Note that the S5 "cpio"s support for multi-volume archives depends on
the tape driver handling the end-of-medium condition by returning a
short count or one of a couple of errors, *and* doing so on both reads
and writes.  I don't know that the Sun SCSI tape driver does either; it
runs the tape in buffered mode, presumably in the hope of getting
streaming tapes to stream, and unfortunately that makes it somewhat hard
to handle the end-of-medium condition - there may be several blocks in
the tape drive's buffer that haven't been written to tape, and they'd
have to be retrieved using the proper SCSI command and written to the
next tape.

Unfortunately, the "obvious" trick of doing this in the driver,
invisibly, could cause problems if you e.g.  decide to punt and try a
bigger or higher-density tape instead of continuing to the next volume;
there'd need to be some way for the driver to know whether to write the
buffered data when the next tape is mounted or to discard it, and to in
fact know when the next tape is ready to be written on.  "cpio" and
"tar" don't currently do anything to give explicit indications, so you'd
have to rely on opens and closes and the like, and hope that the "mount
next volume and keep going" case really *is* distinguishable from the
"punt and get a bigger tape" case by the driver, or that you can live
with the results if it isn't.

Also, I think the Sun driver may not report end-of-medium conditions on
"read".  UNIX drivers tend not to do so....

The strategy you suggest is a bit safer here, since you manually break
up the operation, rather than letting the tape drive do so with
end-of-medium indications.  The V7/S3 and BSD "dump" programs use a
similar strategy - you tell them how much tape there is, and some other
information, and they figure out how many blocks will fit on the volume.

gentry@kcdev.UUCP (Art Gentry) (10/02/89)

In article <1454@mdbs.UUCP>, wsmith@mdbs.UUCP (Bill Smith) writes:
> Is there an automatic, reasonably portable way to save a directory and all 
> files beneath it on tape when it does not fit on a single piece of media 
> and can not easily be split at the next level down in the directory tree?

At least on my Hewlett Packard and AT&T systems, both tar and cpio will do
multi tape saves.  They will write untill eot is detected and then prompt
for another device to continue writting.  If you just hit [return], they
will continue writing to the same device (after you have changed the tape,
of course!! :-})

☆ ☆ ☆

Continue the discussion above of multi-volume tape backups with tar and cpio, picking up after its last sentence.

☆ ☆ ☆

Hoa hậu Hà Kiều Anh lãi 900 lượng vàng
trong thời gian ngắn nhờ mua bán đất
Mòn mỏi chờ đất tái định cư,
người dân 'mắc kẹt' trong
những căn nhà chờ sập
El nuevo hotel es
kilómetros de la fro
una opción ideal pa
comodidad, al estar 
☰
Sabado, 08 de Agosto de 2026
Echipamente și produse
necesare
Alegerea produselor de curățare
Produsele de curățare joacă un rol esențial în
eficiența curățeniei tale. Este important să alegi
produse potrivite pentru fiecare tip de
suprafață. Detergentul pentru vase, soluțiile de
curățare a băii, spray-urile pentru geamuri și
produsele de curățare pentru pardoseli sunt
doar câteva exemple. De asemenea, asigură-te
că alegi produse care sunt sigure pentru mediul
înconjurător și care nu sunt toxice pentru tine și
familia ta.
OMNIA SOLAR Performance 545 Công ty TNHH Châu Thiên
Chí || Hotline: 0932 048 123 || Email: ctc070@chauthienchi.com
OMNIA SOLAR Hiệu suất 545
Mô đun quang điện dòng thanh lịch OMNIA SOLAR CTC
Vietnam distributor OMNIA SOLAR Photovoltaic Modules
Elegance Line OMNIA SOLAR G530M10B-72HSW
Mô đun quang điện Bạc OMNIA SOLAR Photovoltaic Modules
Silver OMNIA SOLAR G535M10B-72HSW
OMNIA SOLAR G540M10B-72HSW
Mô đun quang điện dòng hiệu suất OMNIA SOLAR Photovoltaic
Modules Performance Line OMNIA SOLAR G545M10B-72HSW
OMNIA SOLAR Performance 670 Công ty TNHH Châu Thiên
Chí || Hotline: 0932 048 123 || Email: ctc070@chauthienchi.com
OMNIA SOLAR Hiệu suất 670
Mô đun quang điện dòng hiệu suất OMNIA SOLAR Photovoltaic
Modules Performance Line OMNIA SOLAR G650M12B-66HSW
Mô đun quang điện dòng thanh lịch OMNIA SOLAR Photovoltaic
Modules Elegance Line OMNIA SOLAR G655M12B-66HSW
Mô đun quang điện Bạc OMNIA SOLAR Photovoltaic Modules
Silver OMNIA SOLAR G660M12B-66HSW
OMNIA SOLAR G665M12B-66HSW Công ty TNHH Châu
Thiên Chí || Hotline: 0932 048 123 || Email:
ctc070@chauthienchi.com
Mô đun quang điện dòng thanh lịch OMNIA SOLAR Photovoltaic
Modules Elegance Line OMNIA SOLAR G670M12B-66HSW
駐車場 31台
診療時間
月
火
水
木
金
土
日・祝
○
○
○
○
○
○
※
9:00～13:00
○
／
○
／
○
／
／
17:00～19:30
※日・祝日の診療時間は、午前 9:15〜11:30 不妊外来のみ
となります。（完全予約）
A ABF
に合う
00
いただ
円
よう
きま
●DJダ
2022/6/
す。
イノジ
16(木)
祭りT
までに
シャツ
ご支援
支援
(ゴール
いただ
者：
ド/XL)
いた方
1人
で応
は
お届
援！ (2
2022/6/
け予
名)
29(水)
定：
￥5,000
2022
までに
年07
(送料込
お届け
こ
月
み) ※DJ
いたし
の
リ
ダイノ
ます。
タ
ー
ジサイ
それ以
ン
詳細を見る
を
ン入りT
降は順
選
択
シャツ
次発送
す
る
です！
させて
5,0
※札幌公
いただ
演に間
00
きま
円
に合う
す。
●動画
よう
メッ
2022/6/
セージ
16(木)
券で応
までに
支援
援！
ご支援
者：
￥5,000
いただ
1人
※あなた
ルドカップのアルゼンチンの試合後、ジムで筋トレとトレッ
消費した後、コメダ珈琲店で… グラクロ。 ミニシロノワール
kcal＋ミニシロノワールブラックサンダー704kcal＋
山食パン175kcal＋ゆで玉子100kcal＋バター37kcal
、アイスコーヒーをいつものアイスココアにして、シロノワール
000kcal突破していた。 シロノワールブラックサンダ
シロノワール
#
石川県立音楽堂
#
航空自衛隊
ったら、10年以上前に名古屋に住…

☆ ☆ ☆

* **Reply**
-- 
| R. Arthur Gentry     AT&T Communications     Kansas City, MO     64106 |
| Email: attctc!kcdev!gentry        ATTMail: attmail!kc4rtm!gentry       |
| The UNIX BBS: 816-221-0475        The Bedroom BBS: 816-637-4183        |
| $include {std_disclaimer.h}       "I will make a quess" - Spock - STIV |

mje@olsa99.UUCP (Mark J Elkins) (10/02/89)

From article <1466@xyzzy.UUCP>, by rice@dg-rtp.dg.com (Brian Rice):
> In article <1454@mdbs.UUCP> wsmith@mdbs.UUCP (Bill Smith) writes:
> 
>>Is there an automatic, reasonably portable way to save a directory and all 
>>files beneath it on tape when it does not fit on a single piece of media 
>>and can not easily be split at the next level down in the directory tree?
> 
> Use cpio.  First, there are some cpio's which support spreading
> tape files across several tapes.
[Deleted example using tail and head]

> Obviously, this method will fail if one file occupies, say, 160 MB
> and the remaining 399 together only take 30 MB.

What about using 'afio'?  It has an 's' option - to specify the length
of your tapes.  When it hits this value, it prompts for the next tape.
Its also 'cpio' compatable!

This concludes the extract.